Abbey St. Georgenberg (explored #68)
St. Georgenberg-Fiecht Abbey, the successor of St. Georgenberg Abbey, is a Benedictine monastery situated since 1708 in Fiecht in the community of Vomp in Tyrol, Austria; a pilgrimage church still stands on the original site on the Georgenberg. Founded in 1138, it is the oldest extant monastery in the Tyrol.
According to tradition, the site's first use was as a hermitage in about the middle of the 10th century by Blessed Rathold (or Rapoto) of Aibling, of the ancient noble family of the Rapotonen, who established his cell on the Georgenberg ("St. George's Mount"), a rocky outcrop rising some hundred metres above the Stallental valley near Stans.

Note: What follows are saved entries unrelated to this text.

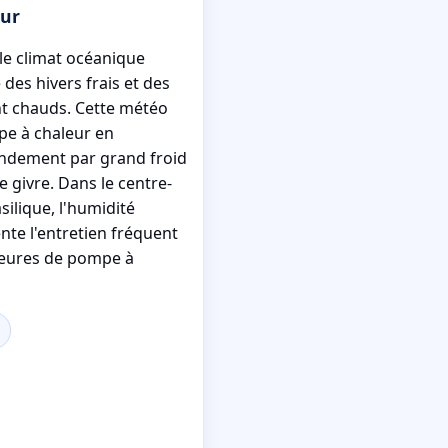
ur
 le climat océanique
des hivers frais et des
 chauds. Cette météo
pe à chaleur en
endement par grand froid
le givre. Dans le centre-
asilique, l'humidité
te l'entretien fréquent
ieures de pompe à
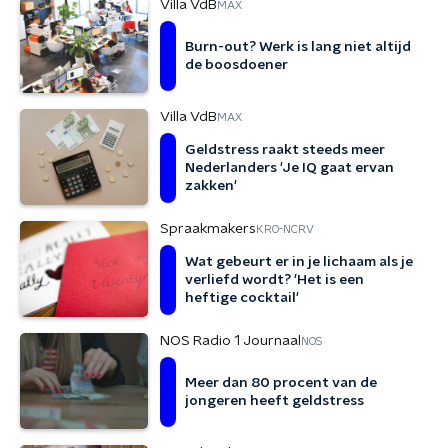
Villa VdB
MAX
Burn-out? Werk is lang niet altijd
de boosdoener
Villa VdB
MAX
Geldstress raakt steeds meer
Nederlanders 'Je IQ gaat ervan
zakken'
Spraakmakers
KRO-NCRV
Wat gebeurt er in je lichaam als je
verliefd wordt? 'Het is een
heftige cocktail'
NOS Radio 1 Journaal
NOS
Meer dan 80 procent van de
jongeren heeft geldstress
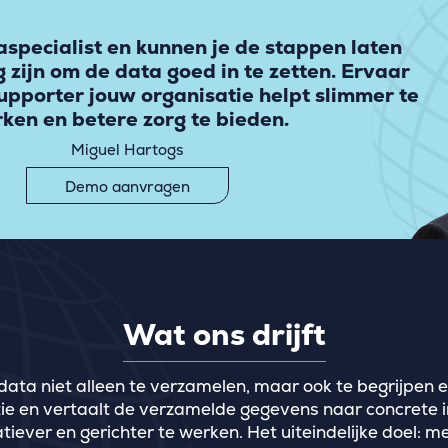
aspecialist en kunnen je de stappen laten
 zijn om de data goed in te zetten. Ervaar
Supporter jouw organisatie helpt slimmer te
ken en betere zorg te bieden.
Miguel Hartogs
Demo aanvragen
Wat ons drijft
data niet alleen te verzamelen, maar ook te begrijpen
ratie en vertaalt de verzamelde gegevens naar concrete 
tiever en gerichter te werken. Het uiteindelijke doel:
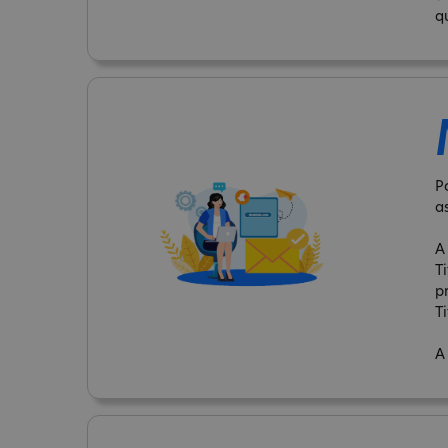
q
P
a
A
T
p
Ti
A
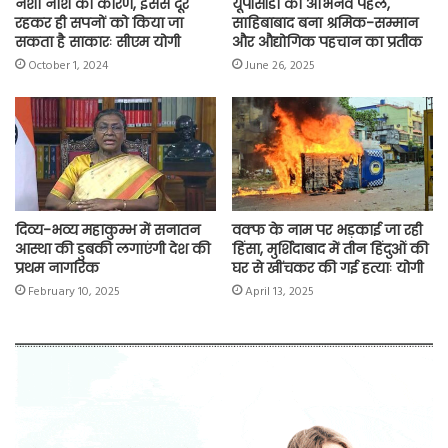
नशा नाश का कारण, इससे दूर
यूपीसीडा की अभिनव पहल,
रहकर ही सपनों को किया जा
साहिबाबाद बना श्रमिक-सम्मान
सकता है साकारः सीएम योगी
और औद्योगिक पहचान का प्रतीक
October 1, 2024
June 26, 2025
दिव्य-भव्य महाकुम्भ में सनातन
वक्फ के नाम पर भड़काई जा रही
आस्था की डुबकी लगाएंगी देश की
हिंसा, मुर्शिदाबाद में तीन हिंदुओं की
प्रथम नागरिक
घर से खींचकर की गई हत्याः योगी
February 10, 2025
April 13, 2025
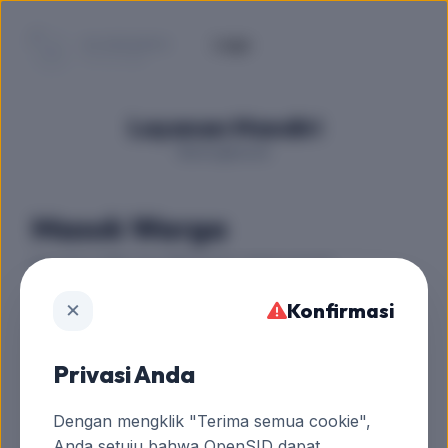
KE BERANDA
SITUS DESA
Layanan Mandiri
Balongbesuk
Masuk Warga
Gunakan NIK dan PIN Anda untuk masuk.
×
Konfirmasi
NIK (Nomor Induk Kependudukan)
Privasi Anda
Dengan mengklik "Terima semua cookie",
PIN Layanan
Anda setuju bahwa OpenSID dapat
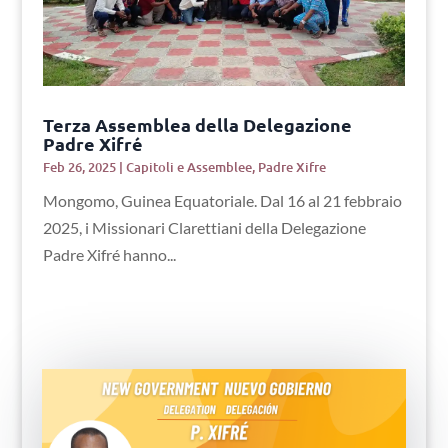
Terza Assemblea della Delegazione
Padre Xifré
Feb 26, 2025
|
Capitoli e Assemblee
,
Padre Xifre
Mongomo, Guinea Equatoriale. Dal 16 al 21 febbraio
2025, i Missionari Clarettiani della Delegazione
Padre Xifré hanno...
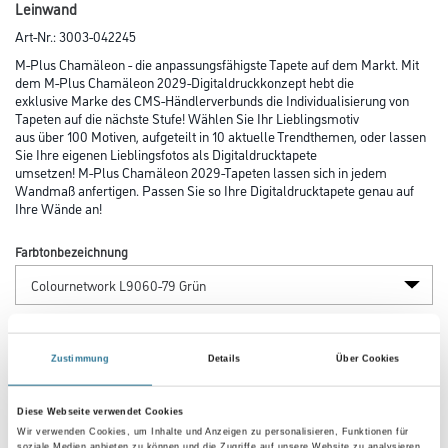
Leinwand
Art-Nr.:
3003-042245
M-Plus Chamäleon - die anpassungsfähigste Tapete auf dem Markt. Mit
dem M-Plus Chamäleon 2029-Digitaldruckkonzept hebt die
exklusive Marke des CMS-Händlerverbunds die Individualisierung von
Tapeten auf die nächste Stufe! Wählen Sie Ihr Lieblingsmotiv
aus über 100 Motiven, aufgeteilt in 10 aktuelle Trendthemen, oder lassen
Sie Ihre eigenen Lieblingsfotos als Digitaldrucktapete
umsetzen! M-Plus Chamäleon 2029-Tapeten lassen sich in jedem
Wandmaß anfertigen. Passen Sie so Ihre Digitaldrucktapete genau auf
Ihre Wände an!
Farbtonbezeichnung
Länge in centimeter
Zustimmung
Details
Über Cookies
Breite in centimeter
Diese Webseite verwendet Cookies
Wir verwenden Cookies, um Inhalte und Anzeigen zu personalisieren, Funktionen für
soziale Medien anbieten zu können und die Zugriffe auf unsere Website zu analysieren.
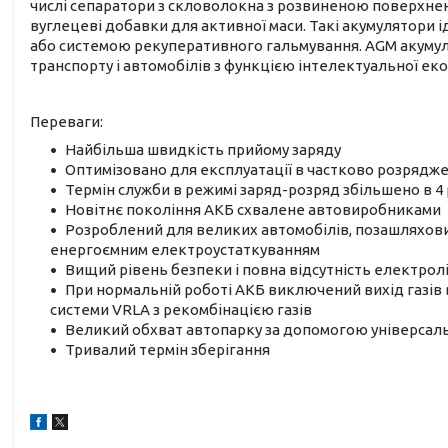
числі сепаратори з скловолокна з розвиненою поверхнею,
вуглецеві добавки для активної маси. Такі акумулятори і
або системою рекуперативного гальмування. AGM акумул
транспорту і автомобілів з функцією інтелектуальної еко
Переваги:
Найбільша швидкість прийому заряду
Оптимізовано для експлуатації в частково розрядже
Термін служби в режимі заряд-розряд збільшено в 4
Новітнє покоління АКБ схвалене автовиробниками
Розроблений для великих автомобілів, позашляховикі
енергоємним електроустаткуванням
Вищий рівень безпеки і повна відсутність електроліт
При нормальній роботі АКБ виключений вихід газів 
системи VRLA з рекомбінацією газів
Великий обхват автопарку за допомогою універсал
Тривалий термін зберігання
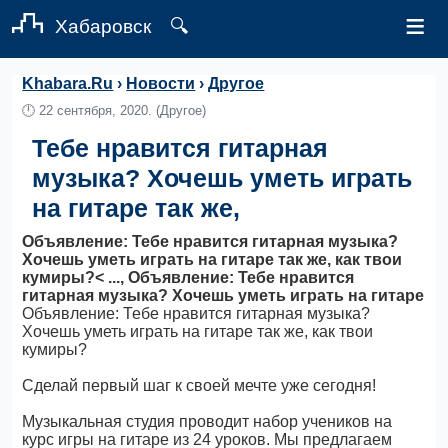
≡
Хабаровск
🔍
Khabara.Ru
›
Новости
›
Другое
🕛
22 сентября, 2020.
(Другое)
Тебе нравится гитарная
музыка? Хочешь уметь играть
на гитаре так же,
Объявление: Тебе нравится гитарная музыка?
Хочешь уметь играть на гитаре так же, как твои
кумиры?< ..., Объявление: Тебе нравится
гитарная музыка? Хочешь уметь играть на гитаре
Объявление: Тебе нравится гитарная музыка?
Хочешь уметь играть на гитаре так же, как твои
кумиры?
Сделай первый шаг к своей мечте уже сегодня!
Музыкальная студия проводит набор учеников на
курс игры на гитаре из 24 уроков. Мы предлагаем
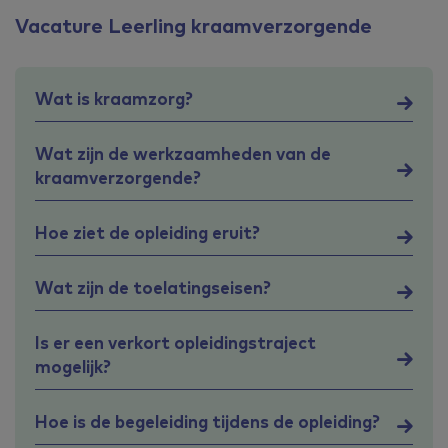
Vacature Leerling kraamverzorgende
Wat is kraamzorg?
Wat zijn de werkzaamheden van de
kraamverzorgende?
Hoe ziet de opleiding eruit?
Wat zijn de toelatingseisen?
Is er een verkort opleidingstraject
mogelijk?
Hoe is de begeleiding tijdens de opleiding?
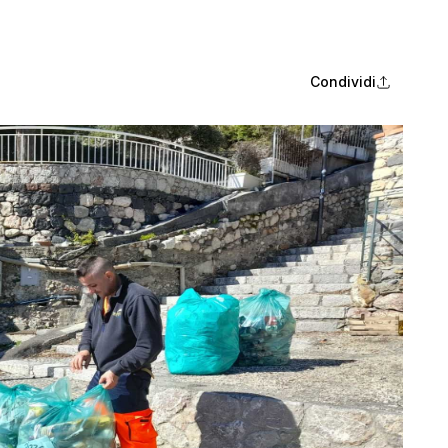
Condividi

Pilgrimages here began around 1100 and increased after the "blood miracle" that is reported to have happened in about 1310. The main objects of veneration are Saint George, a Gothic Pietà sculpture from about 1415 and the reliquary of the Holy Blood. The present Baroque church, dedicated to Saints George and James, was built after the 1705 fire on the site and to the approximate ground plan of the old church. The new building was finished in 1735, with further alterations in 1863 (frescoes) and 1866.
As otherwise there would be no access to the monastery except by strenuous climbing, a bridge was constructed by the 15th century, which had to be restored by 1709, after the great fire. Its name is the Hohe Brücke ("high bridge"). When walking up from Stans, however, many pilgrims still take the route that leads through the romantic Wolfsklamm gorge.